■ What you need to do ■
A) What is the Spanish translation of this sentence from the forum thread about oil for a 2010 GTI: "Make sure the oil meets the VW spec and save all receipts, etc."?
B) Will you set down, word for word, the part of the oil thread that runs from "Make sure the" up to and including "at 5K intervals."?

# What kind of Oil to use on 2010 GTI TSI motor?



## anonymous911 (Oct 19, 2009)

Hello all,
I am new to TSI motor. I have an 2010 GTI 6spd. I've owned an 2007 GTI with FSI motor and used Mobil 1 Syn 0W-30 every oil change.
So whats the best oil to use for the TSI motor?
Thanks


----------



## gtitdi (Sep 21, 2009)

*Re: What kind of Oil to use on 2010 GTI TSI motor? (anonymous911)*

I use Valvoline 5W40 which is synthetic on my TSi engine.


----------



## haxgti (May 20, 2009)

5w40 castrol syntec


----------



## fastgti69 (Apr 26, 2009)

mobile 1 synthetic. only.


----------



## anonymous911 (Oct 19, 2009)

*Re: (fastgti69)*


_Quote, originally posted by *fastgti69* »_mobile 1 synthetic. only.

0W-40?


----------



## tCboost60_1 (Feb 2, 2009)

id use OEM castrol synthetic or motul.


----------



## ccmnova (Aug 23, 2009)

*Re: (tCboost60_1)*

Make sure the oil meets the VW spec and save all receipts, etc.
I use Castrol 5W-40 since this is what my dealer will use for the 10K changes and I want to keep the same when I do every other change at 5K intervals.


----------



## lookin4trouble (Jun 14, 2008)

I use Castrol Euro Formula 0W-30. Check it out. Most all of the Pep Boys in the Philadelphia area carry it.

■ Data shown ■
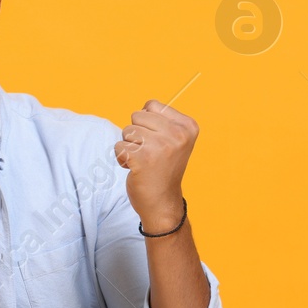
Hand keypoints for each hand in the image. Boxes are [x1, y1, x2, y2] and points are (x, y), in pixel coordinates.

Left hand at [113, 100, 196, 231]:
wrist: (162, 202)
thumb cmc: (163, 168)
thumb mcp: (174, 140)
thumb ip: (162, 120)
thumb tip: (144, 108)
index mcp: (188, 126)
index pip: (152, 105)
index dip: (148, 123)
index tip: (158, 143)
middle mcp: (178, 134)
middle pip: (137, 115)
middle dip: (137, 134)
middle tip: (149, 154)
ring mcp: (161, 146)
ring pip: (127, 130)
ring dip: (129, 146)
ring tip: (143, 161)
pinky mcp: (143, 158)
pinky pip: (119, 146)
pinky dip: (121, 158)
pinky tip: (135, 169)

■ Answers to this exercise ■
A) Asegúrate de que el aceite cumpla con la especificación de VW y guarda todos los recibos, etc.

B)
Make sure the oil meets the VW spec and save all receipts, etc.
I use Castrol 5W-40 since this is what my dealer will use for the 10K changes and I want to keep the same when I do every other change at 5K intervals.